The large number of interventions and policy changes announced by the networks in recent weeks has been hard to keep track of. It suggests they are on red alert. But coming this close to an election, it inevitably looks piecemeal and reactive.

Earlier in the week, for instance, Mark Zuckerberg, Facebook chief executive, decided that Holocaust denial should have no place on Facebook — reversing a controversial position he struck two years ago. This followed a week in which the platform sought to expunge the QAnon conspiracy theory from its network and extended its limits on US political advertising. Twitter, meanwhile, came up with a raft of adjustments that included forcing users to think harder before retweeting information deemed misleading.

Facebook likes to say it has spent four years learning how to deal with election misinformation. If so, then the last-minute fixes suggest that there is much it is still trying to work out.

To an extent, the reactiveness is inescapable. Social behaviour changes in response to changes in the rules.
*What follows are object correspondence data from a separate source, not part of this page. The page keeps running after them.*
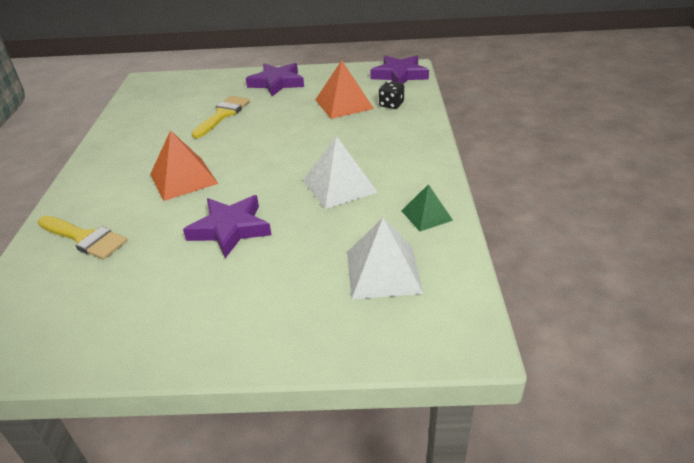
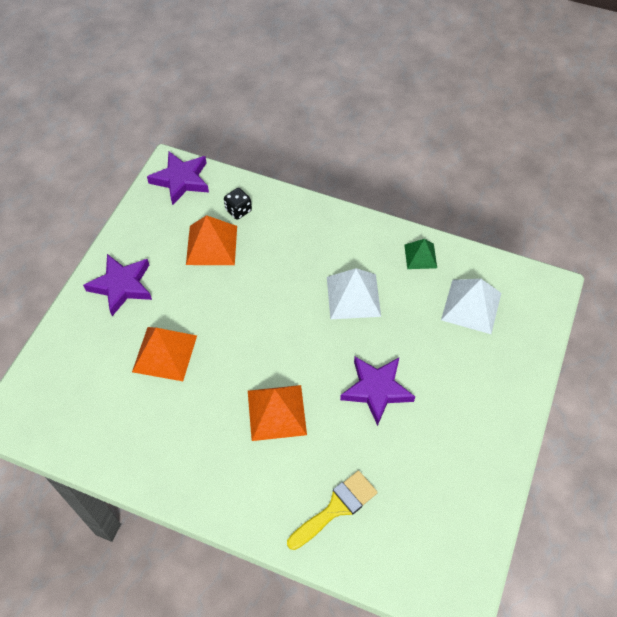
camera: 70 degrees left, 20 degrees up
(223, 115) = (165, 353): yellow brush -> orange pyramid

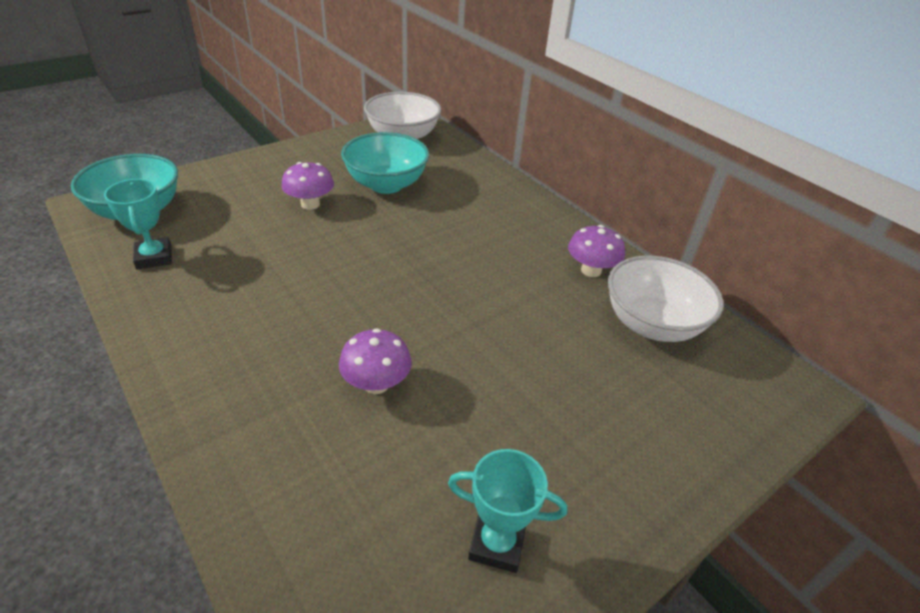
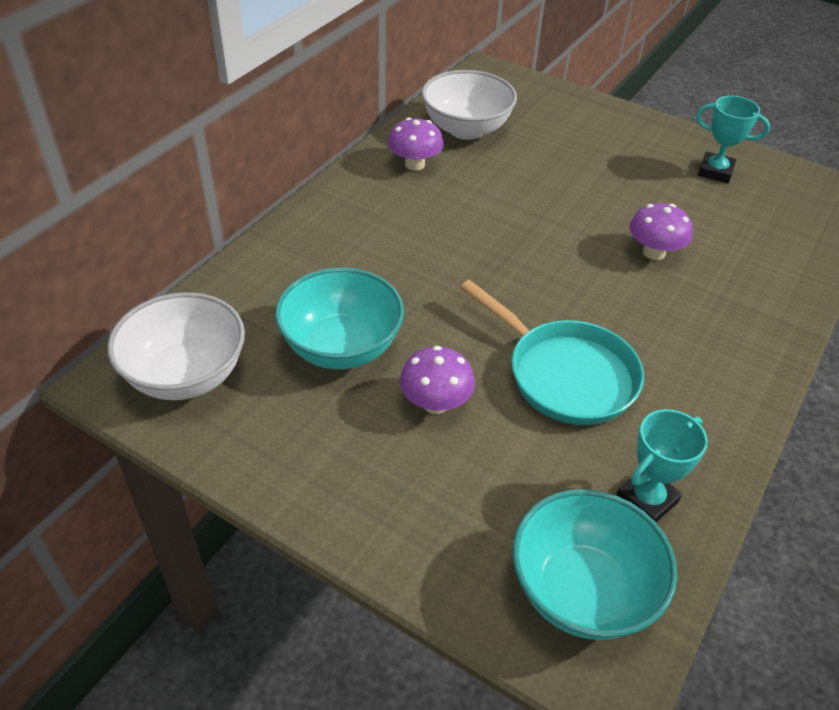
camera: 110 degrees left, 5 degrees up
(282, 263) = (565, 375): none -> turquoise pan
(497, 543) = (715, 171): turquoise trophy -> turquoise trophy turned 60 degrees counterclockwise

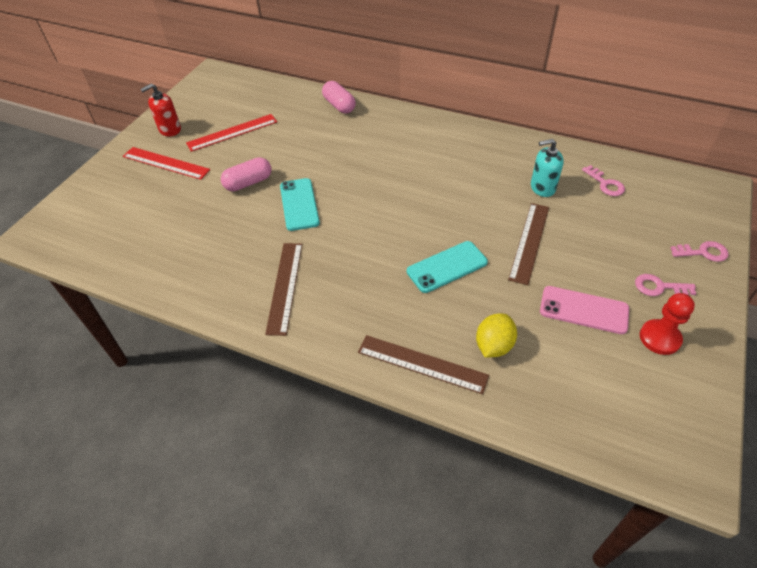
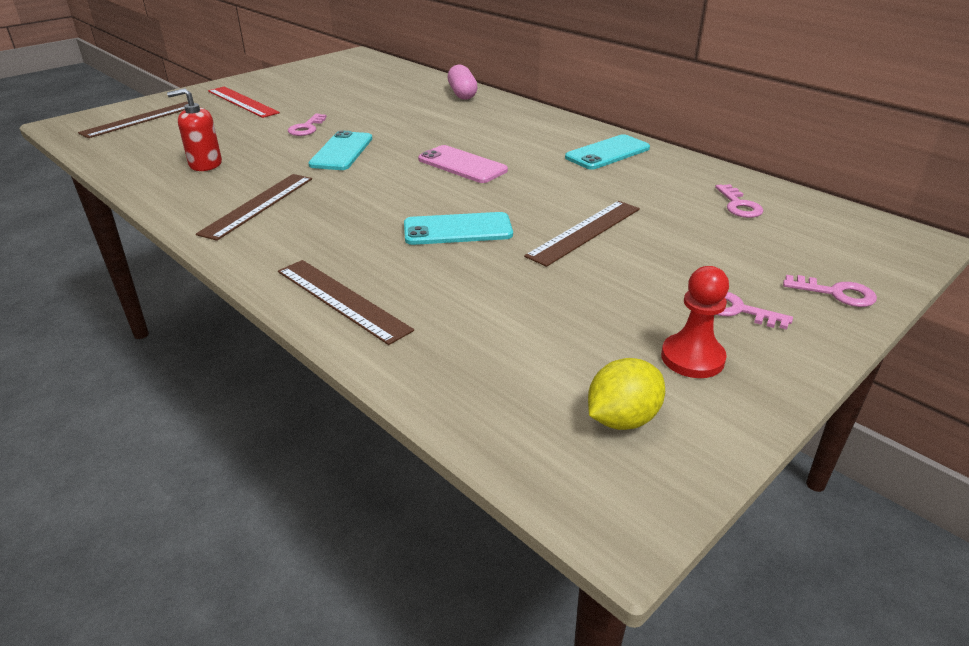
camera: 20 degrees right, 15 degrees down
(94, 211) = (140, 119): none -> brown ruler
(170, 129) = (272, 82): red soap dispenser -> red soap dispenser (205, 164)
(232, 132) = (330, 93): red ruler -> none
(248, 183) = (306, 128): pink capsule -> pink key
(490, 151) = (607, 153): none -> turquoise phone
(494, 346) = (447, 307): yellow lemon -> yellow lemon (622, 419)
(542, 187) = (647, 192): turquoise soap dispenser -> none
(583, 310) = (602, 305): pink phone -> pink phone (462, 165)

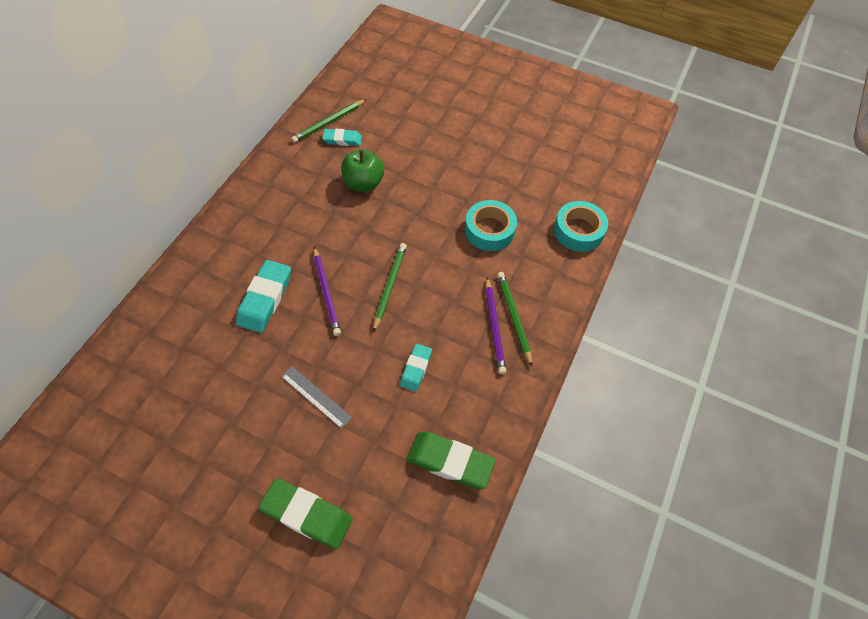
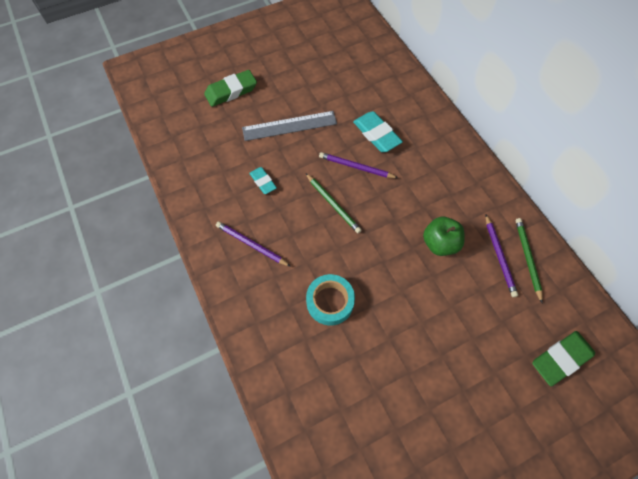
camera: 130 degrees right, 5 degrees up
(316, 396) = (289, 126): grey ruler -> grey ruler, size x1.66
(342, 140) = (499, 256): turquoise eraser -> purple pencil
(450, 462) = (196, 163): green eraser -> green eraser (560, 359)
(513, 317) = (247, 262): green pencil -> none
(578, 231) = (277, 372): turquoise tape -> none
Outlaw one type of behaviour, and it will mutate into something different.

Also, the nature of the threat to be guarded again is not constant. It was only after President Donald Trump questioned the validity of the election if he lost that the risk of someone preemptively claiming victory became a pressing issue for the networks to deal with.

Putting the brakes on how fast information can spread until its validity can be established also seems a pragmatic way to protect users without heavy-handed censorship. This, though, raises other issues.
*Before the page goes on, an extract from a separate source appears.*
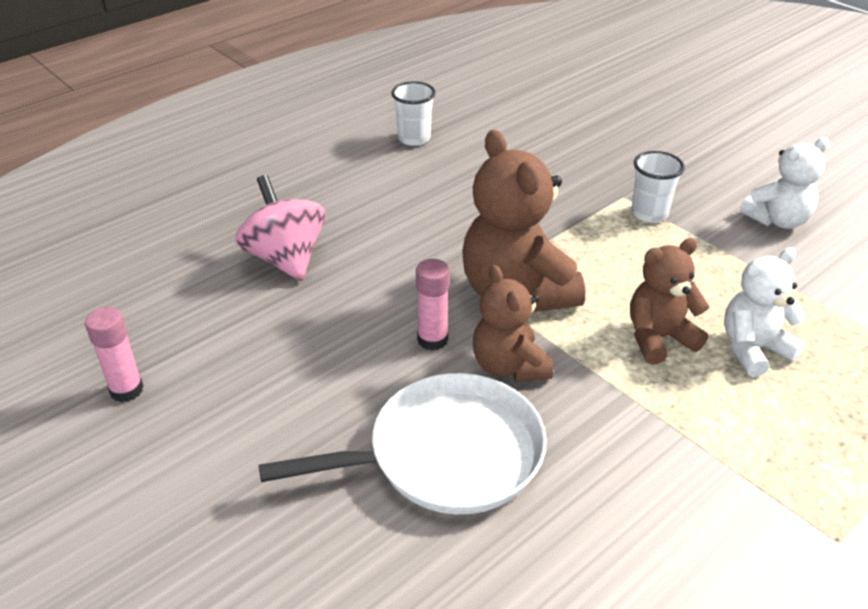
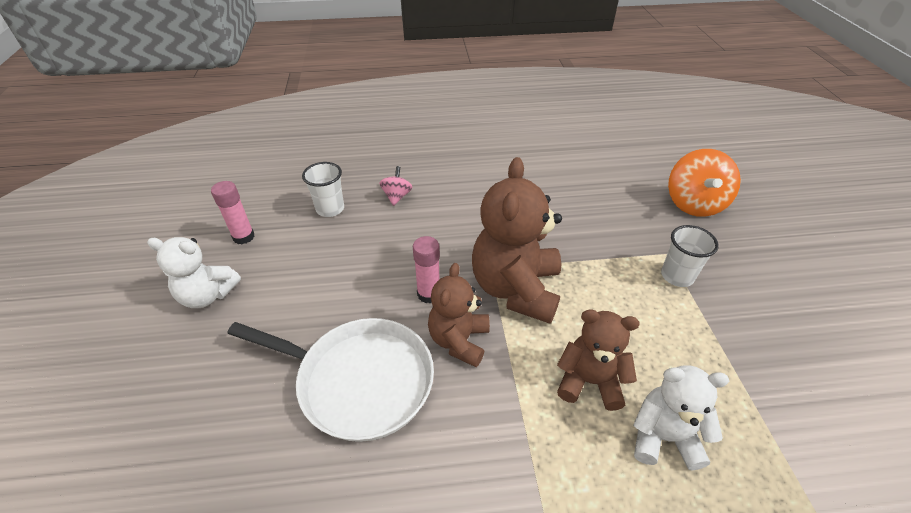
camera: 35 degrees right, 5 degrees up
(285, 258) = (397, 196): pink spinning top -> pink spinning top, size x0.51
(414, 138) = (550, 149): white cup -> white cup (330, 209)
(606, 141) = (694, 204): none -> orange spinning top
(777, 220) = (794, 335): white teddy bear -> white teddy bear (208, 295)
One is the lack of transparency. It’s impossible to tell how effective the limits on transmission are, or how much information is affected. Renée DiResta, a researcher at the Stanford Internet Observatory, points out that there is a precedent here: Facebook already publishes a register of political ads, so it could easily do the same with material subject to distribution restrictions, while also sharing more data with independent researchers.

Another problem with acting pre-emptively to slow the spread of material before it goes viral is that it interferes with the fundamental design of the network. It amounts to throwing sand in the gears of a machine built for velocity.

Whether Facebook has adequate incentives to take such a step is open to question. The wave of fake news aimed at undermining Hillary Clinton before the 2016 election was enthusiastically taken up and passed on by many in its audience. But the platform, for its part, claims that angry users return to the service less often, giving it strong incentives to stamp out the kind of false and divisive information that makes voters’ blood boil.

If applied over-aggressively, slowing the spread of information also risks making Facebook less effective as a real-time information network, says Ms DiResta. The company has failed to grapple with trade-offs like this in the past, but now seems intent on finding a better balance.

As for the risk of inviting a political and regulatory backlash: regulation, at this point, looks both inevitable and necessary. Enforcing broader policies now to keep misinformation in check gives Facebook its best chance of demonstrating which approaches work best, and influencing the shape of future regulation.

If the fractious 2020 election doesn’t descend into social media chaos, it could become a valuable proving ground. But that’s still a big “if”.